Since its founding in 1870, Marymount was housed in a traditional brick Victorian building located in an urban area north of Cork City. By the 1990s, however, an aging population and a national increase in cancer patients escalated the demand for palliative care across Ireland, and the existing facility was limiting the organization's ability to fulfill its patient-centric mission. Following a 2001 government report mandating an increase in the number of palliative beds required per geographic area each hospital served, Marymount began the process of planning a new capital project.
Marymount's initial plan was to expand within its existing site. However, a decision was made to move all of its services to a new facility in a greenfield site on the edge of Cork City. With support from the Health Service Executive (HSE) of Ireland, the Friends of Marymount, and The Atlantic Philanthropies, Marymount opened its new 63-bed elderly and 44-bed palliative care facility in 2011.

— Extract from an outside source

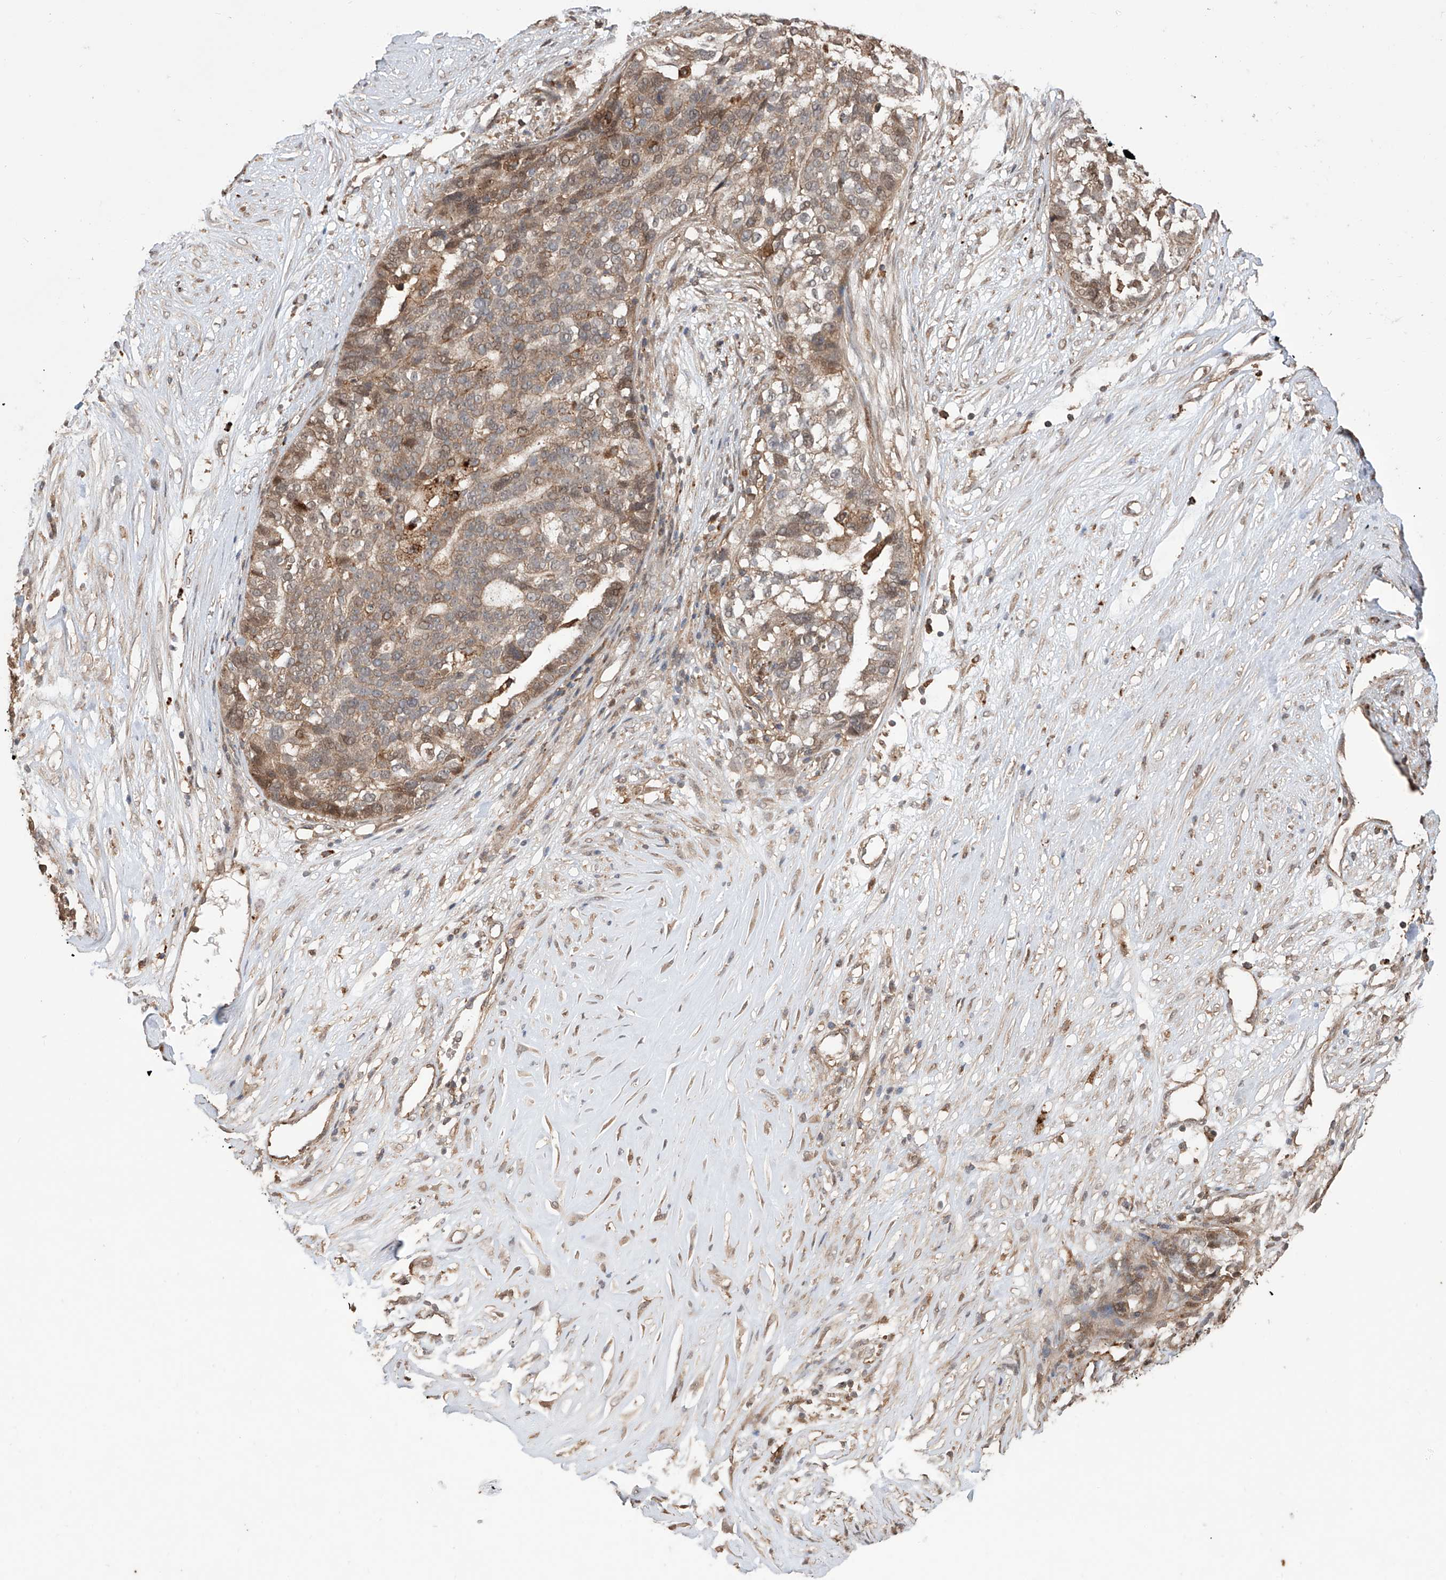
{"staining": {"intensity": "moderate", "quantity": "<25%", "location": "cytoplasmic/membranous"}, "tissue": "ovarian cancer", "cell_type": "Tumor cells", "image_type": "cancer", "snomed": [{"axis": "morphology", "description": "Cystadenocarcinoma, serous, NOS"}, {"axis": "topography", "description": "Ovary"}], "caption": "A micrograph showing moderate cytoplasmic/membranous staining in approximately <25% of tumor cells in ovarian cancer (serous cystadenocarcinoma), as visualized by brown immunohistochemical staining.", "gene": "HOXC8", "patient": {"sex": "female", "age": 59}}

The capital project has had a dramatic, positive impact on Marymount's ability to fulfill its core mission. The building allowed Marymount to double the size of its palliative care services. The project's focus on patient-centric design resulted in high-quality private rooms and public spaces as well as increased access to natural landscapes and daylight -- transforming the health care experience for patients and family members. Furthermore, the building helped to establish Marymount as a national leader in hospice design and attracted attention from hospice leaders in Europe and the United States.
At the same time, the capital project has also contributed to financial strain for Marymount. The organization's decision to abandon its initial, more modest expansion plan in favor of a new site and facility (a decision encouraged by Atlantic) significantly expanded the scope of the project. Marymount began operating the new facility with debt incurred due to a variety of factors: the rise and fall of the Celtic Tiger economy; decreased financial support from the HSE; changes in government service contracts that carried new financial risks; overruns in construction expenses; higher than anticipated costs for ongoing facility operation and maintenance; and increased staffing needs. This financial strain has been partially alleviated through Friends of Marymount contributions and continued fundraising, but the organization is still struggling to balance patient care with its staffing model and operating costs. While the building in many ways successfully achieved its intended design goals, these factors have created financial and operational pressures that are inhibiting Marymount from amplifying its organizational mission to the full extent desired through this capital project.
This case study is based on research conducted by MASS Design Group in May 2015. Funded by The Atlantic Philanthropies, this case illustrates how a capital project can support staff in providing patient-centered, dignified, and compassionate care. It also demonstrates the importance of aligning expanded facilities with an organization's operating model.